Trecho da fonte —
A vitória do direitista Abelardo de la Espriella na eleição presidencial da Colômbia deu à direita a maioria dos governos da América do Sul. Com o resultado preliminar divulgado neste domingo (21), o campo conservador passou a controlar sete dos 12 países do continente, superando a esquerda pela primeira vez nos últimos anos.
Além da mudança de rumo político na Colômbia, a eleição reforça uma sequência de vitórias da direita na região, após as eleições de José Antonio Kast, no Chile, em 2025, e de Rodrigo Paz, na Bolívia, no mesmo ano. O Peru também caminha para manter um governo de direita, segundo a apuração em andamento.
Especialistas apontam que a América do Sul vive um período de forte polarização política. Para o cientista político Maurício Santoro, o continente está “bem dividido ideologicamente”, o que dificulta o diálogo e a cooperação entre governos de diferentes orientações.

Material fornecido —
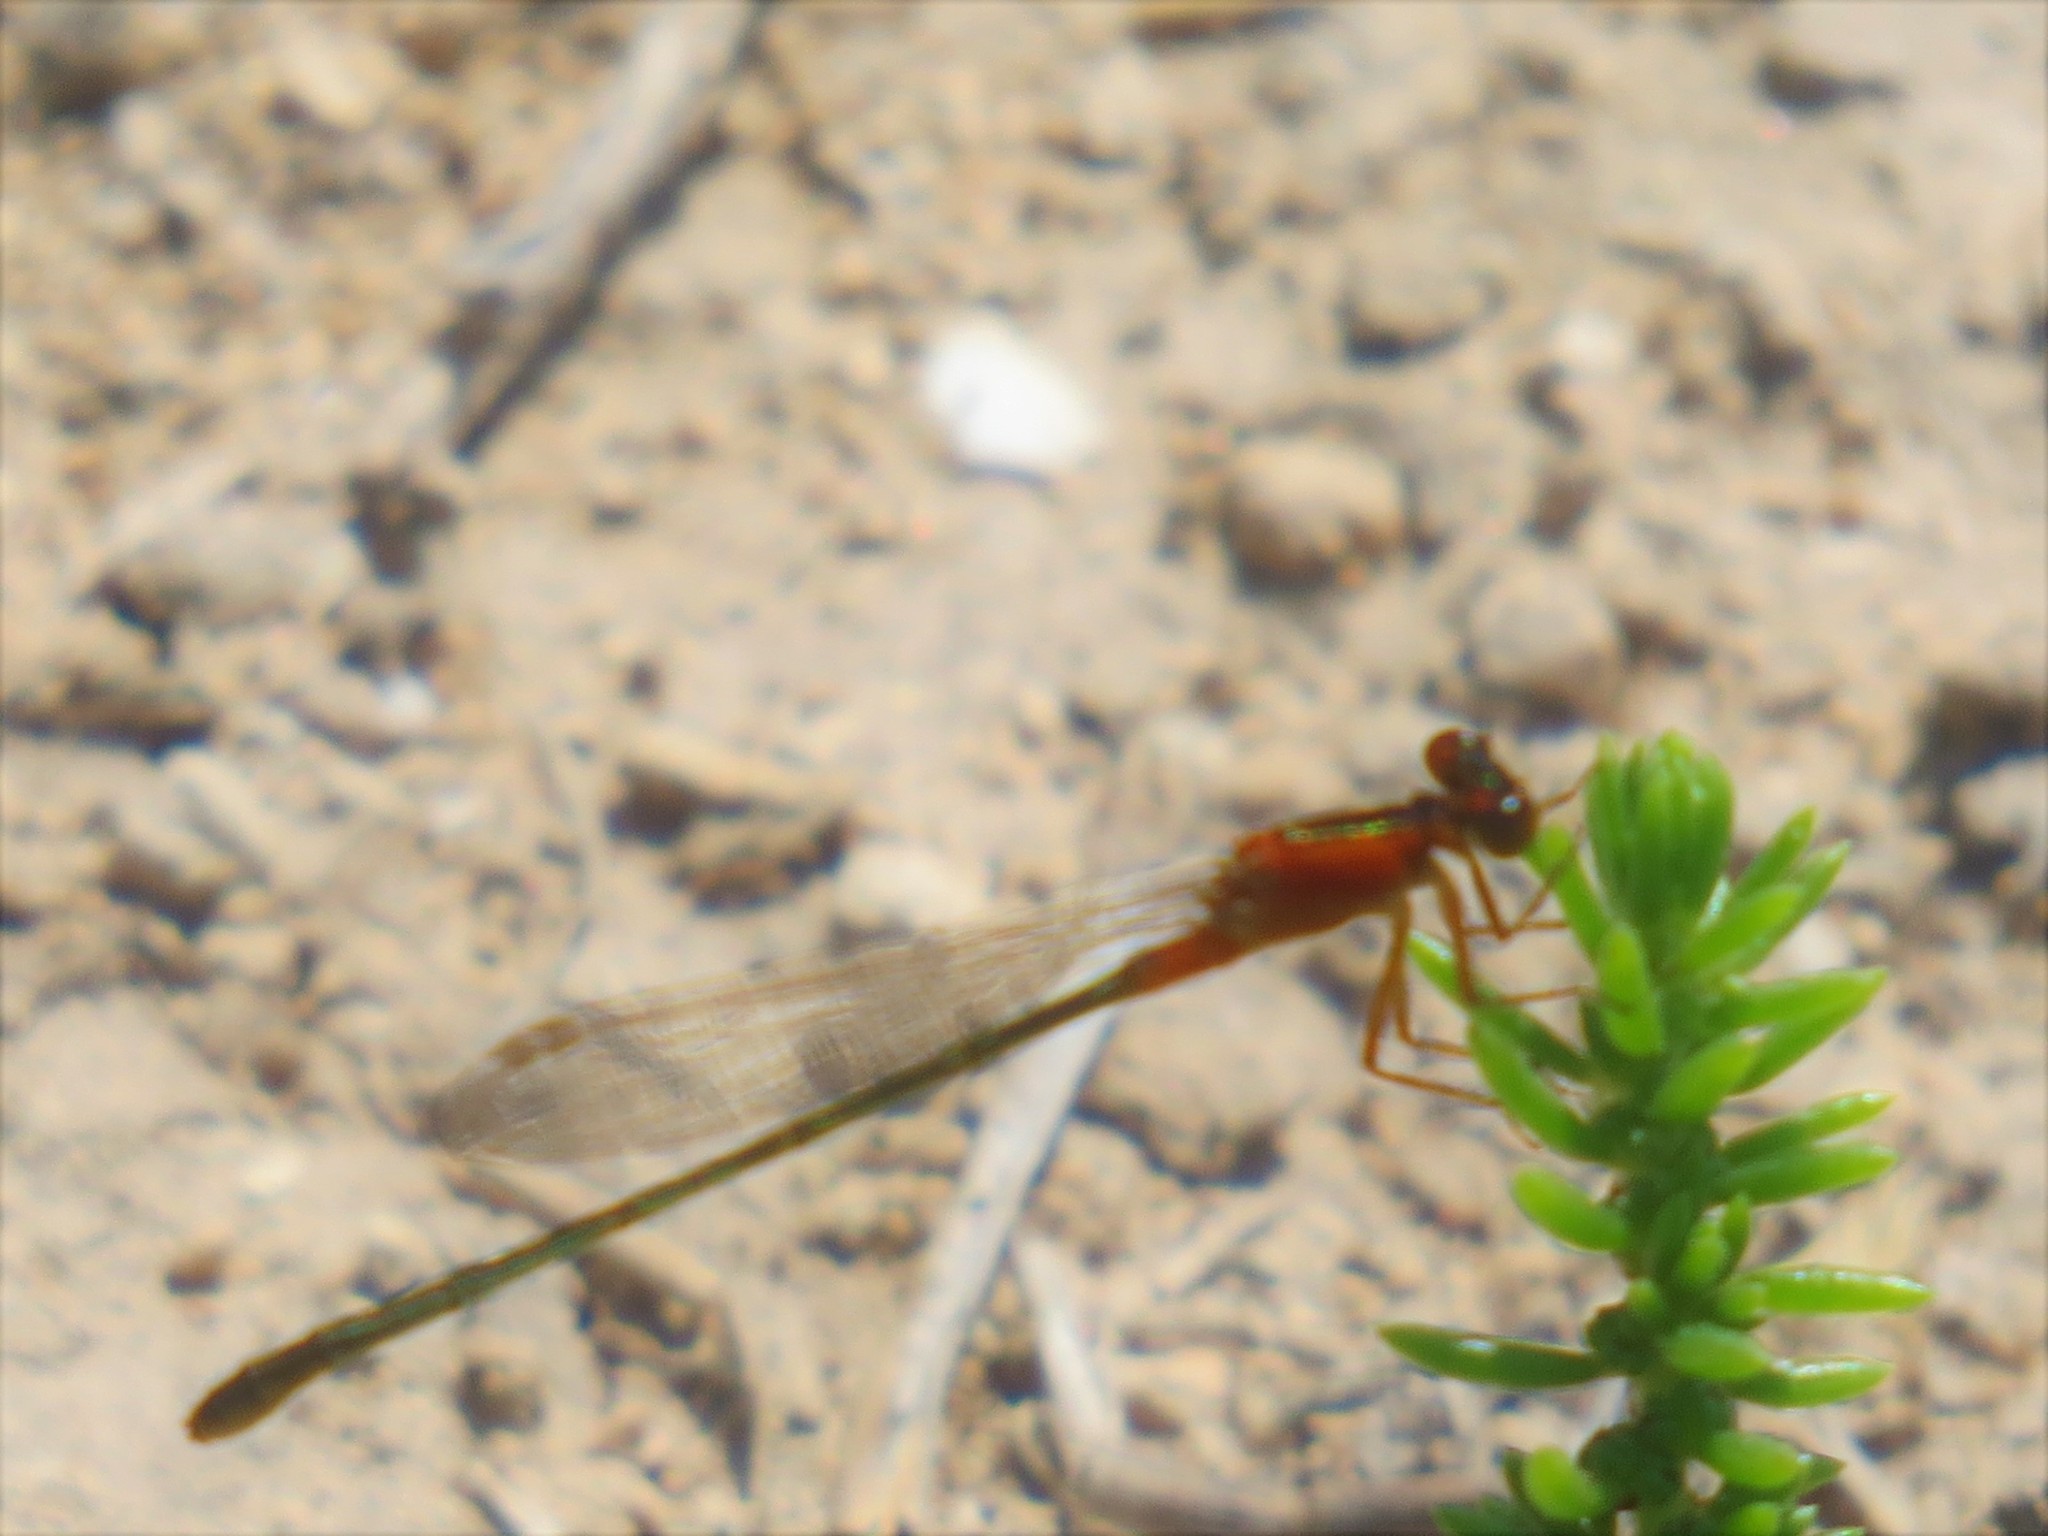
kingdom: Animalia
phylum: Arthropoda
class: Insecta
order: Odonata
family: Coenagrionidae
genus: Ischnura
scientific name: Ischnura ramburii
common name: Rambur's forktail
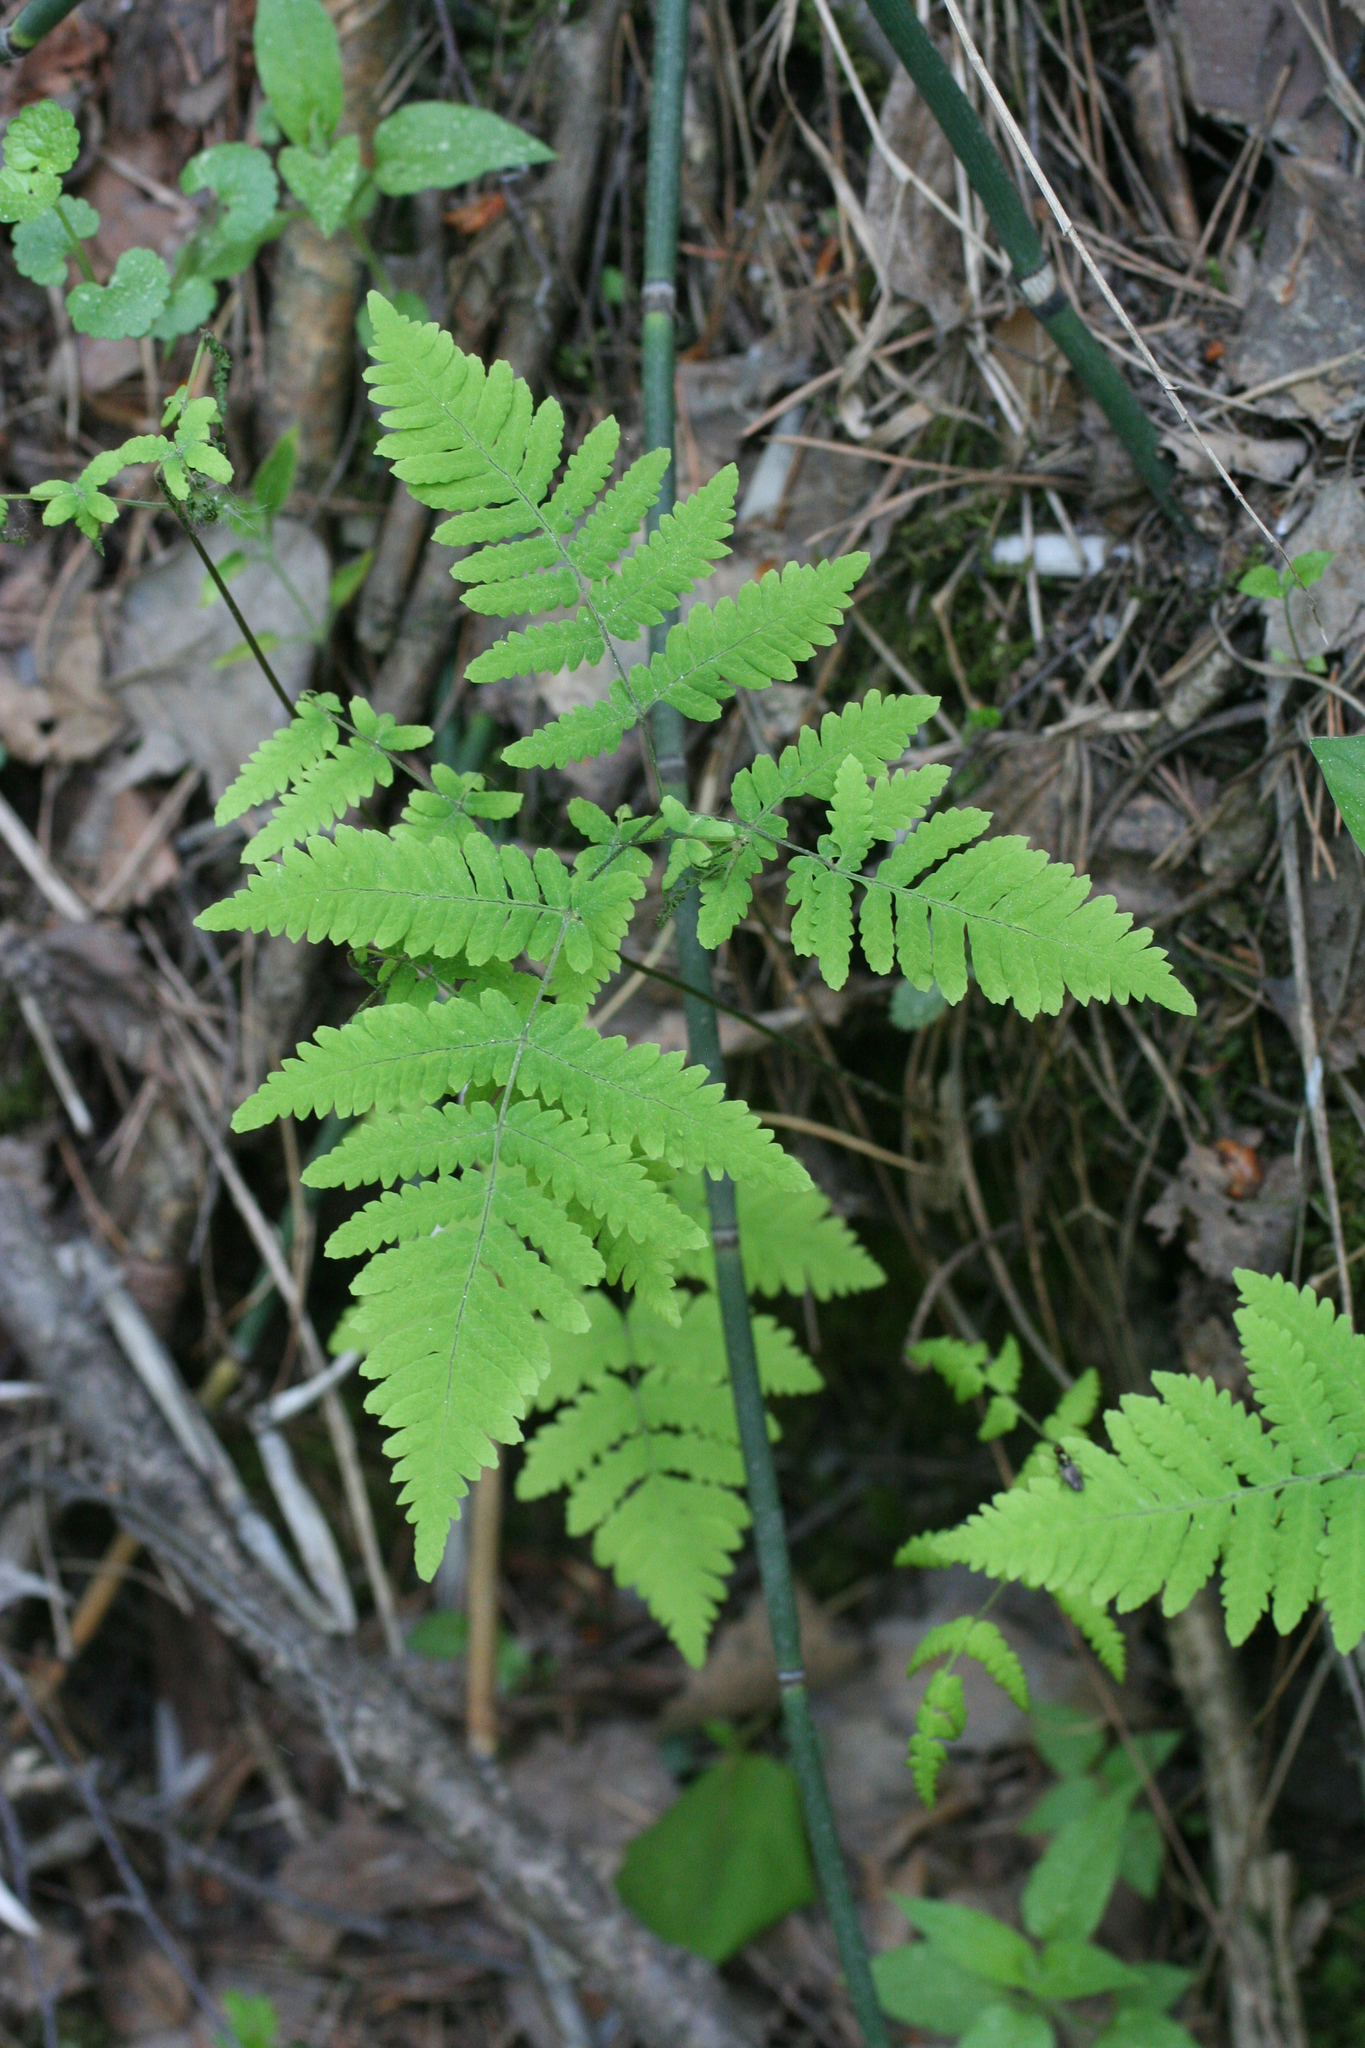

A fazer — Continue o texto sobre o avanço da direita nos governos da América do Sul a partir da última frase apresentada. O material fornecido vem de uma fonte diferente da do texto.

Resposta —
O avanço da direita ocorre após décadas de alternância entre campos políticos. No início dos anos 2000, a chamada “onda rosa” levou diversos governos de esquerda ao poder, impulsionados pelo crescimento econômico gerado pela alta das commodities. Com o enfraquecimento desse ciclo, partidos conservadores voltaram a ganhar espaço.
Apesar da mudança no mapa político, pesquisadores alertam que os principais desafios da região continuam sendo a desigualdade, a fragilidade institucional e a crescente polarização. Segundo a professora Regiane Nitsch Bressan, a alternância frequente entre projetos opostos pode favorecer o surgimento de lideranças com tendências autoritárias e enfraquecer as democracias sul-americanas.